--- TASK STATEMENT ---
Report how many lines in the following entries contain "Evidence". Nothing else should be given.

--- RECORDS ---
__________________________________________________
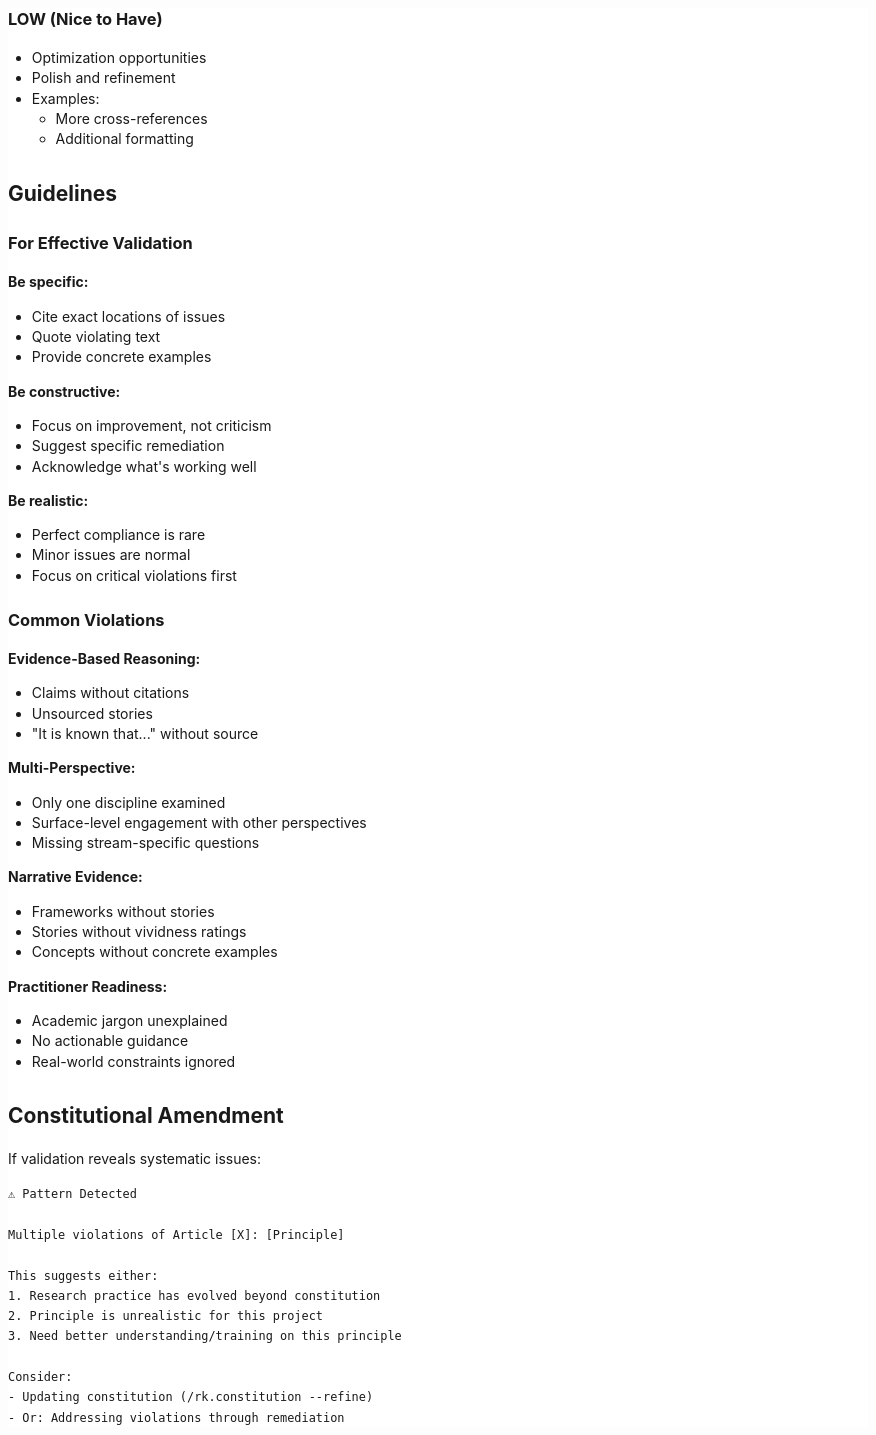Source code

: ### LOW (Nice to Have)
- Optimization opportunities
- Polish and refinement
- Examples:
  - More cross-references
  - Additional formatting

## Guidelines

### For Effective Validation

**Be specific:**
- Cite exact locations of issues
- Quote violating text
- Provide concrete examples

**Be constructive:**
- Focus on improvement, not criticism
- Suggest specific remediation
- Acknowledge what's working well

**Be realistic:**
- Perfect compliance is rare
- Minor issues are normal
- Focus on critical violations first

### Common Violations

**Evidence-Based Reasoning:**
- Claims without citations
- Unsourced stories
- "It is known that..." without source

**Multi-Perspective:**
- Only one discipline examined
- Surface-level engagement with other perspectives
- Missing stream-specific questions

**Narrative Evidence:**
- Frameworks without stories
- Stories without vividness ratings
- Concepts without concrete examples

**Practitioner Readiness:**
- Academic jargon unexplained
- No actionable guidance
- Real-world constraints ignored

## Constitutional Amendment

If validation reveals systematic issues:

```
⚠️ Pattern Detected

Multiple violations of Article [X]: [Principle]

This suggests either:
1. Research practice has evolved beyond constitution
2. Principle is unrealistic for this project
3. Need better understanding/training on this principle

Consider:
- Updating constitution (/rk.constitution --refine)
- Or: Addressing violations through remediation
```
__________________________________________________
--- ANSWER FOR THE TASK ---
2